Voor beleggers die de waarde van hun vermogen willen behouden, is de toekomstige ontwikkeling van de inflatie erg belangrijk. Dit geldt vooral voor obligaties - na jaren van nul en negatieve rentes leveren ze weer (visueel) aantrekkelijke rendementen op. Met rendementen van ruim drie procent zijn veilige kortlopende obligaties weer interessant als "parkeerpositie". Dit betekent dat een beleggingscategorie die in voorgaande jaren kosten maakte, een comeback viert.
Toch delen we het algemene enthousiasme voor obligaties niet. Het is meer dan de vraag of veilige obligaties ook op de lange termijn een lucratieve belegging zijn. Daarvoor zou de inflatie snel de doelstelling van twee procent moeten naderen. Gebeurt dit niet, dan zou bijvoorbeeld een 10-jarige Duitse Bund met een rendement van slechts 2,6 procent een echt kapitaalverlies betekenen. En zelfs als de centrale banken de inflatie onder controle krijgen, is het rendement van langlopende obligaties nog steeds te laag om significante koerswinsten mogelijk te maken. In dit geval lijkt de risico-rendementsverhouding nog niet bijzonder aantrekkelijk.

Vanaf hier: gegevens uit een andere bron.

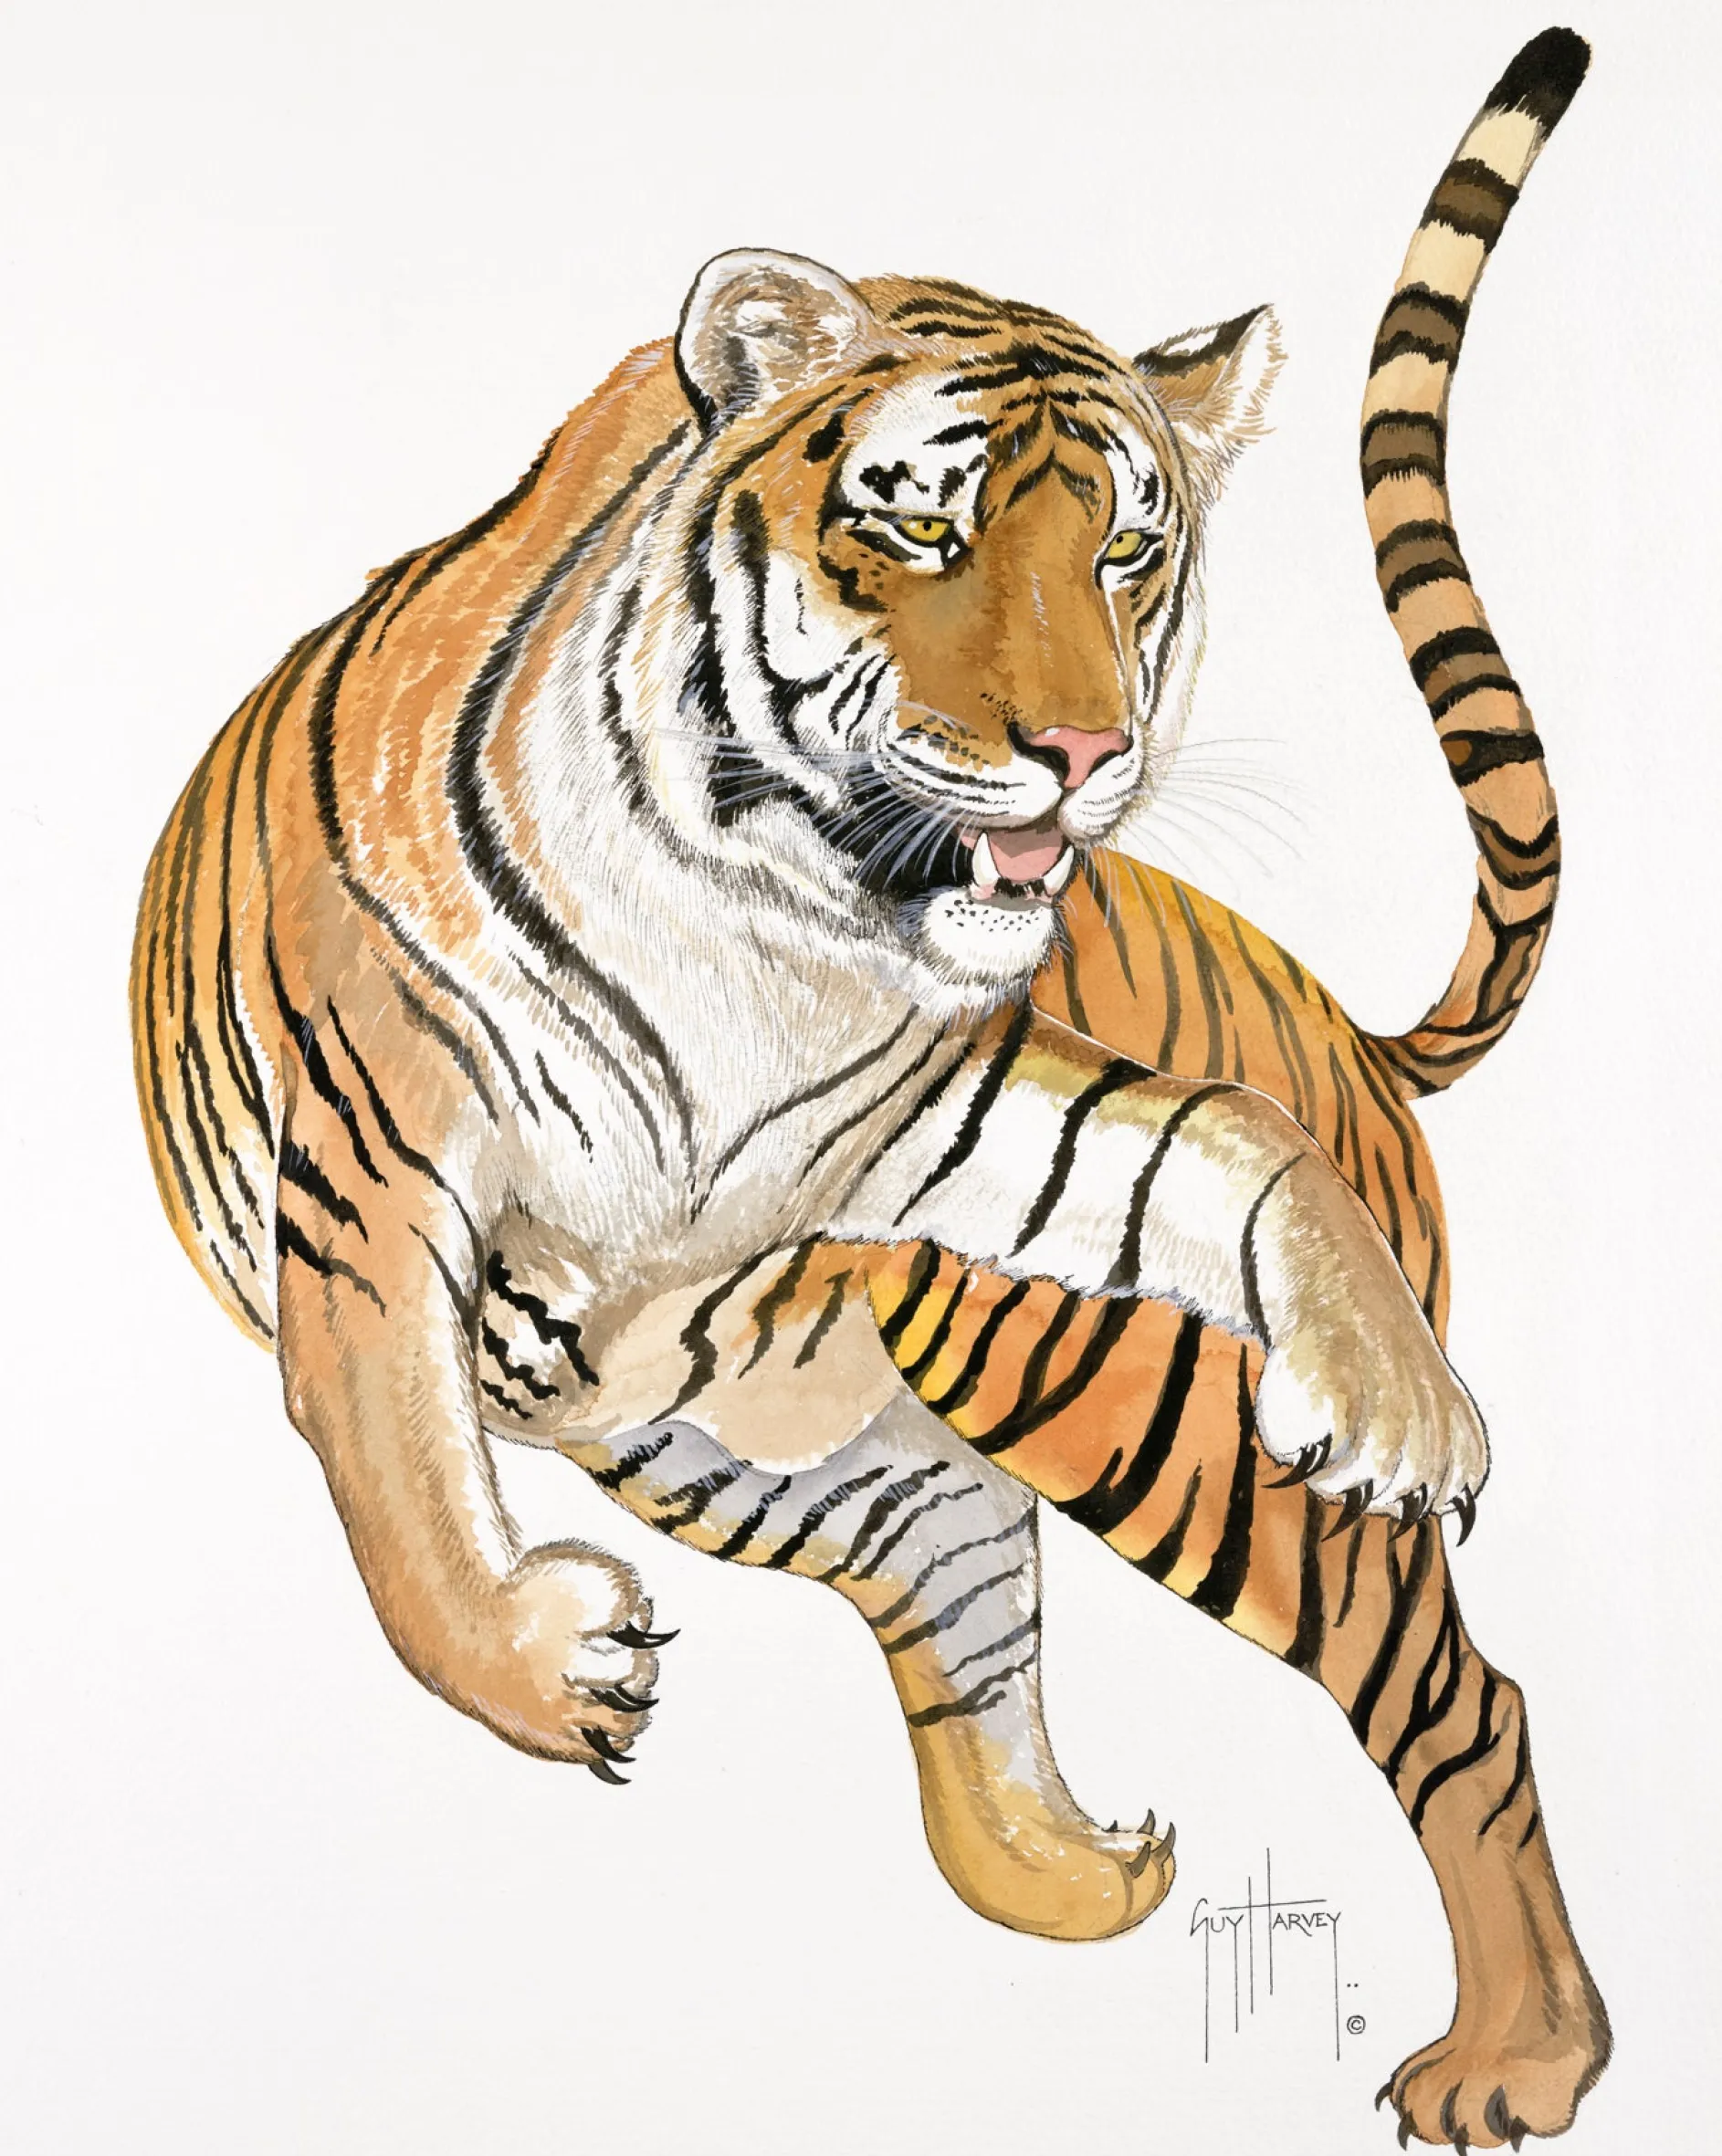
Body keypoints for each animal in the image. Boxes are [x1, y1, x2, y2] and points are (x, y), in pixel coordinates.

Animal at [130, 25, 1606, 2150]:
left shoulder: (936, 1114)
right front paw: (548, 1658)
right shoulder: (372, 1165)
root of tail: (1352, 1024)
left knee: (1460, 1703)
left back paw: (1516, 2059)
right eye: (922, 526)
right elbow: (401, 1477)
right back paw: (1092, 1867)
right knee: (978, 1630)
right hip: (832, 1470)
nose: (1082, 750)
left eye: (1128, 546)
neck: (761, 925)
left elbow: (1210, 1141)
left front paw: (1399, 1395)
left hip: (1162, 1429)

Aandelen blijven onze eerste keuze
De situatie is heel anders bij aandelen. Naast bescherming tegen inflatie kunnen in deze beleggingscategorie op de lange termijn (nog steeds) de hoogste rendementen worden verwacht. Naar onze mening is een totaalrendement van zeven procent (koerswinsten plus dividenden) heel realistisch en betekent dit een verdubbeling van het geïnvesteerde kapitaal elke tien jaar. En dat zou nog klein zijn vergeleken met het verleden. De Amerikaanse S&P 500 aandelenindex behaalde over een periode van 35 jaar een rendement van 10,5 procent per jaar.
Hogere rendementen zijn uiteindelijk ook een premie voor risico's (of liever: voor de tijdelijke schommelingen in aandelenkoersen) waar veel beleggers zich zorgen over maken. Niet voor niets is de belangrijkste parameter voor het risico van een portefeuille de omvang van de aandelencomponent.
Maar risico's kunnen ook worden beperkt binnen een aandelenportefeuille. Door evenwichtige diversificatie bijvoorbeeld, waardoor de effecten van individuele inschattingsfouten worden beperkt. Of door te focussen op de kwaliteit van de bedrijven waarin beleggers investeren. Veilige inkomsten, goede groeivooruitzichten en een hoog niveau van financiële kracht beschermen niet tegen tijdelijke koersschommelingen, maar kunnen de kans op aanhoudende verliezen wel aanzienlijk verkleinen.